M2 muscarinic receptors act via a Gi-protein coupled receptor, which causes a decrease in cAMP in the cell, generally leading to inhibitory-type effects. They appear to serve as autoreceptors – a type of receptor located in the membranes of presynaptic nerve cells. It serves as part of a negative feedback loop in signal transduction. It is only sensitive to the neurotransmitters or hormones released by the neuron on which the autoreceptor sits. Similarly, a heteroreceptor is sensitive to neurotransmitters and hormones that are not released by the cell on which it sits. A given receptor can act as either an autoreceptor or a heteroreceptor, depending upon the type of transmitter released by the cell on which it is embedded. Studies show an association between T/T homozygosity in the rs324650 and G/G homozygosity in the rs324640 of the CHRM2 gene and intelligence. In one study of ~300 Caucasians, the T/T and G/G homozygous genotypes appeared to typically have a 4-point higher IQ than the A/T or A/G heterozygous genotypes, which had a 4-point higher IQ (on average) than the A/A homozygous genotypes of either SNP. Earlier work had observed that the T/T rs324650 SNP increased chances of alcohol dependence.

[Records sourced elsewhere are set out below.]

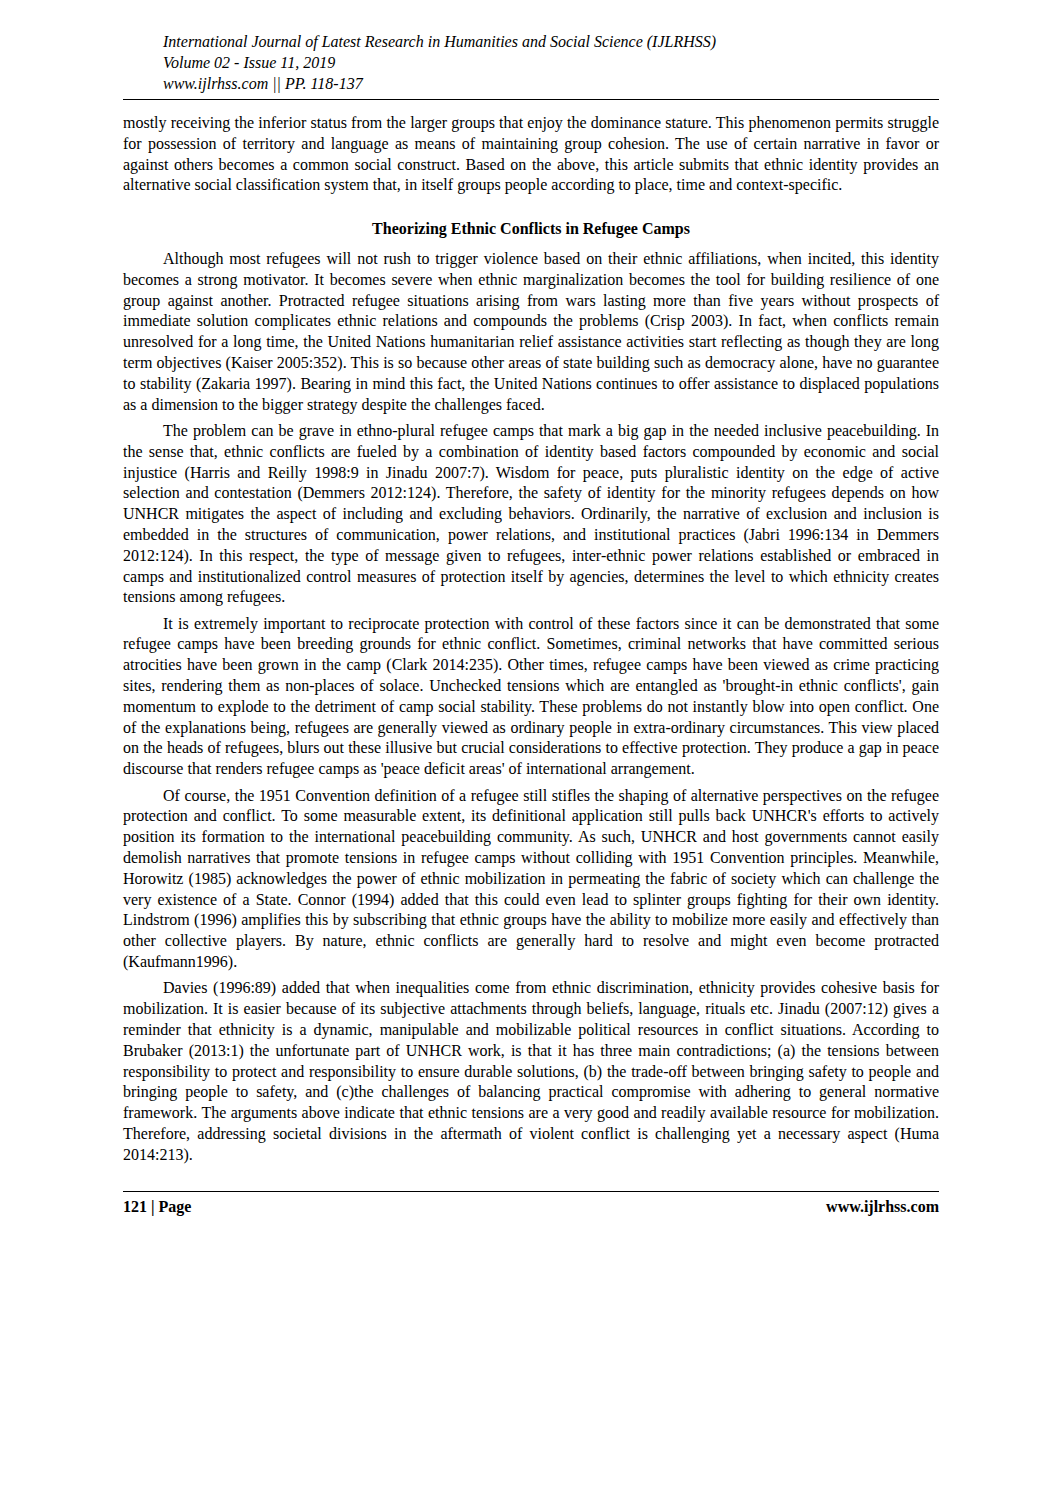International Journal of Latest Research in Humanities and Social Science (IJLRHSS)
Volume 02 - Issue 11, 2019
www.ijlrhss.com || PP. 118-137
mostly receiving the inferior status from the larger groups that enjoy the dominance stature. This phenomenon permits struggle for possession of territory and language as means of maintaining group cohesion. The use of certain narrative in favor or against others becomes a common social construct. Based on the above, this article submits that ethnic identity provides an alternative social classification system that, in itself groups people according to place, time and context-specific.
Theorizing Ethnic Conflicts in Refugee Camps
Although most refugees will not rush to trigger violence based on their ethnic affiliations, when incited, this identity becomes a strong motivator. It becomes severe when ethnic marginalization becomes the tool for building resilience of one group against another. Protracted refugee situations arising from wars lasting more than five years without prospects of immediate solution complicates ethnic relations and compounds the problems (Crisp 2003). In fact, when conflicts remain unresolved for a long time, the United Nations humanitarian relief assistance activities start reflecting as though they are long term objectives (Kaiser 2005:352). This is so because other areas of state building such as democracy alone, have no guarantee to stability (Zakaria 1997). Bearing in mind this fact, the United Nations continues to offer assistance to displaced populations as a dimension to the bigger strategy despite the challenges faced.
The problem can be grave in ethno-plural refugee camps that mark a big gap in the needed inclusive peacebuilding. In the sense that, ethnic conflicts are fueled by a combination of identity based factors compounded by economic and social injustice (Harris and Reilly 1998:9 in Jinadu 2007:7). Wisdom for peace, puts pluralistic identity on the edge of active selection and contestation (Demmers 2012:124). Therefore, the safety of identity for the minority refugees depends on how UNHCR mitigates the aspect of including and excluding behaviors. Ordinarily, the narrative of exclusion and inclusion is embedded in the structures of communication, power relations, and institutional practices (Jabri 1996:134 in Demmers 2012:124). In this respect, the type of message given to refugees, inter-ethnic power relations established or embraced in camps and institutionalized control measures of protection itself by agencies, determines the level to which ethnicity creates tensions among refugees.
It is extremely important to reciprocate protection with control of these factors since it can be demonstrated that some refugee camps have been breeding grounds for ethnic conflict. Sometimes, criminal networks that have committed serious atrocities have been grown in the camp (Clark 2014:235). Other times, refugee camps have been viewed as crime practicing sites, rendering them as non-places of solace. Unchecked tensions which are entangled as 'brought-in ethnic conflicts', gain momentum to explode to the detriment of camp social stability. These problems do not instantly blow into open conflict. One of the explanations being, refugees are generally viewed as ordinary people in extra-ordinary circumstances. This view placed on the heads of refugees, blurs out these illusive but crucial considerations to effective protection. They produce a gap in peace discourse that renders refugee camps as 'peace deficit areas' of international arrangement.
Of course, the 1951 Convention definition of a refugee still stifles the shaping of alternative perspectives on the refugee protection and conflict. To some measurable extent, its definitional application still pulls back UNHCR's efforts to actively position its formation to the international peacebuilding community. As such, UNHCR and host governments cannot easily demolish narratives that promote tensions in refugee camps without colliding with 1951 Convention principles. Meanwhile, Horowitz (1985) acknowledges the power of ethnic mobilization in permeating the fabric of society which can challenge the very existence of a State. Connor (1994) added that this could even lead to splinter groups fighting for their own identity. Lindstrom (1996) amplifies this by subscribing that ethnic groups have the ability to mobilize more easily and effectively than other collective players. By nature, ethnic conflicts are generally hard to resolve and might even become protracted (Kaufmann1996).
Davies (1996:89) added that when inequalities come from ethnic discrimination, ethnicity provides cohesive basis for mobilization. It is easier because of its subjective attachments through beliefs, language, rituals etc. Jinadu (2007:12) gives a reminder that ethnicity is a dynamic, manipulable and mobilizable political resources in conflict situations. According to Brubaker (2013:1) the unfortunate part of UNHCR work, is that it has three main contradictions; (a) the tensions between responsibility to protect and responsibility to ensure durable solutions, (b) the trade-off between bringing safety to people and bringing people to safety, and (c)the challenges of balancing practical compromise with adhering to general normative framework. The arguments above indicate that ethnic tensions are a very good and readily available resource for mobilization. Therefore, addressing societal divisions in the aftermath of violent conflict is challenging yet a necessary aspect (Huma 2014:213).
121 | Page www.ijlrhss.com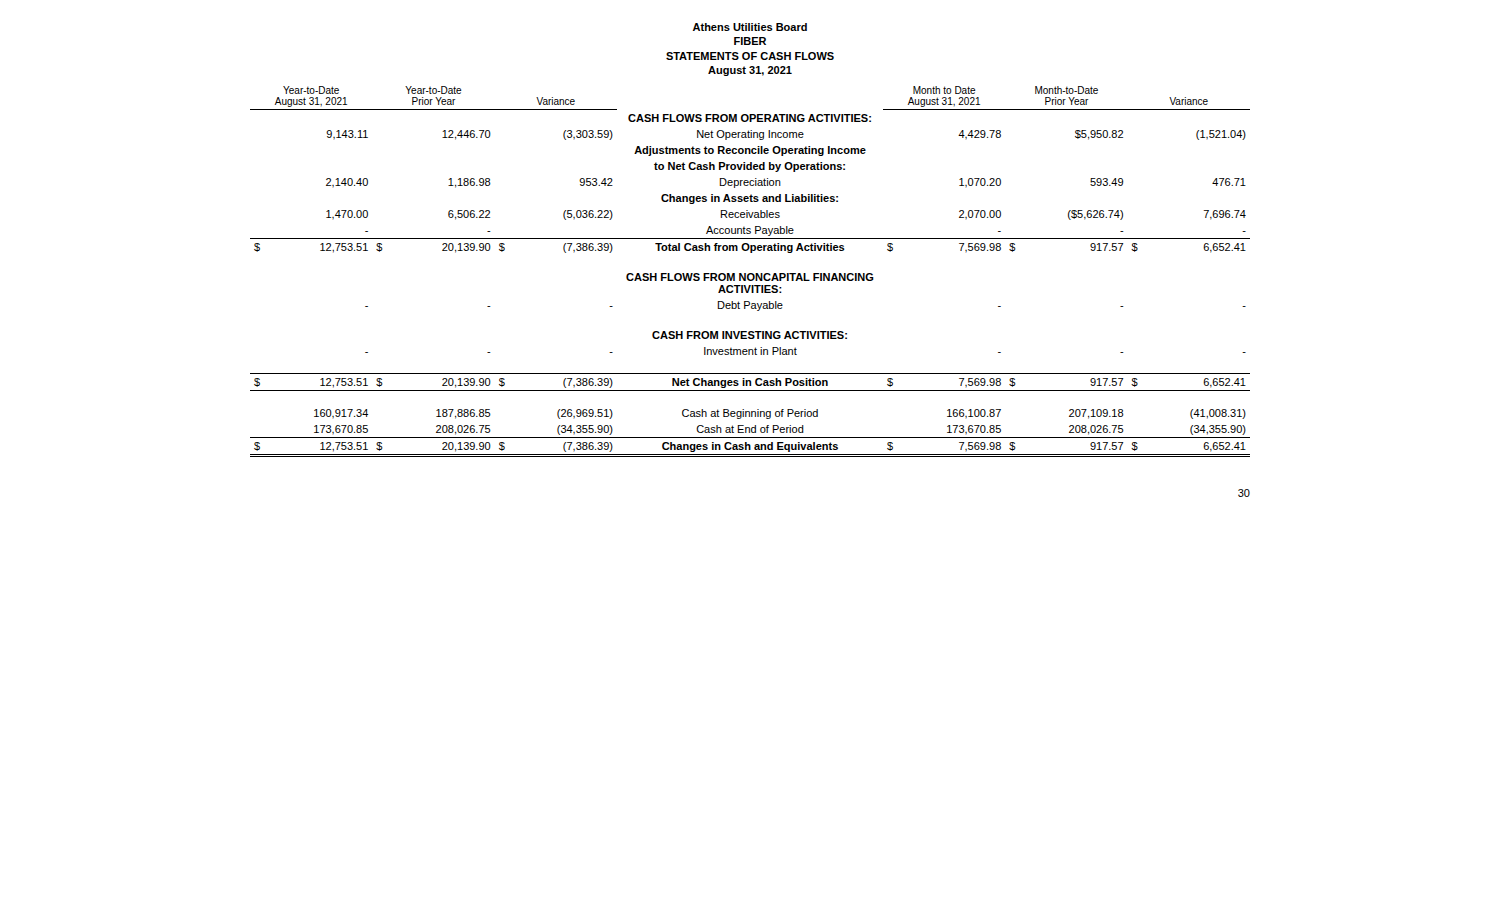Athens Utilities Board
FIBER
STATEMENTS OF CASH FLOWS
August 31, 2021
| Year-to-Date August 31, 2021 | Year-to-Date Prior Year | Variance | | Month to Date August 31, 2021 | Month-to-Date Prior Year | Variance |
| --- | --- | --- | --- | --- | --- | --- |
| | CASH FLOWS FROM OPERATING ACTIVITIES: | |
| | 9,143.11 | | 12,446.70 | | (3,303.59) | Net Operating Income | | 4,429.78 | | $5,950.82 | | (1,521.04) |
| | Adjustments to Reconcile Operating Income | |
| | to Net Cash Provided by Operations: | |
| | 2,140.40 | | 1,186.98 | | 953.42 | Depreciation | | 1,070.20 | | 593.49 | | 476.71 |
| | Changes in Assets and Liabilities: | |
| | 1,470.00 | | 6,506.22 | | (5,036.22) | Receivables | | 2,070.00 | | ($5,626.74) | | 7,696.74 |
| | - | | - | | | Accounts Payable | | - | | - | | - |
| $ | 12,753.51 | $ | 20,139.90 | $ | (7,386.39) | Total Cash from Operating Activities | $ | 7,569.98 | $ | 917.57 | $ | 6,652.41 |
| | CASH FLOWS FROM NONCAPITAL FINANCING ACTIVITIES: | |
| | - | | - | | - | Debt Payable | | - | | - | | - |
| | CASH FROM INVESTING ACTIVITIES: | |
| | - | | - | | - | Investment in Plant | | - | | - | | - |
| $ | 12,753.51 | $ | 20,139.90 | $ | (7,386.39) | Net Changes in Cash Position | $ | 7,569.98 | $ | 917.57 | $ | 6,652.41 |
| | 160,917.34 | | 187,886.85 | | (26,969.51) | Cash at Beginning of Period | | 166,100.87 | | 207,109.18 | | (41,008.31) |
| | 173,670.85 | | 208,026.75 | | (34,355.90) | Cash at End of Period | | 173,670.85 | | 208,026.75 | | (34,355.90) |
| $ | 12,753.51 | $ | 20,139.90 | $ | (7,386.39) | Changes in Cash and Equivalents | $ | 7,569.98 | $ | 917.57 | $ | 6,652.41 |
30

Synaptosomal Associated Protein of 25 kD
Homozygous for rs363050 minor “A” variant in 5`-UTR; Homozygous for rs363039 minor “G” intron variant; homozygous for rs363043 C (WT) intron variant.
The synaptosomal associated protein of 25 kD (SNAP25) gene plays an integral role in synaptic transmission, and is differentially expressed in the mammalian brain in the neocortex, hippocampus, anterior thalamic nuclei, substantia nigra, and cerebellar granular cells. SNAP25 is a component of the SNARE complex, which is central to synaptic vesicle exocytosis, and, by directly interacting with different calcium channel subunits, it negatively modulates neuronal voltage-gated calcium channels, thus regulating intracellular calcium dynamics. SNAP25 may also regulate postsynaptic receptor trafficking, spine morphogenesis, and plasticity. Studies have suggested a possible involvement of SNAP25 in learning and memory, both of which are key components of human intelligence. In addition, the SNAP25 gene lies in a linkage area implicated previously in human intelligence.
The minor “A” allele of rs363050 SNP was associated with an increase of 2.84 IQ points (Gosso, 2007).
The minor “G” allele of rs363039 SNP was associated with intelligence, but weaker than rs363050 (Gosso, 2007). Association with variation in IQ in normal population; verbal performances in women; working memory capacity; cognitive traits in autistic children
The major “C” allele of rs363043 SNP is the wild type. The T/T genotype averages several IQ points higher than the C/T genotype, which averages several IQ points higher than the C/C genotype.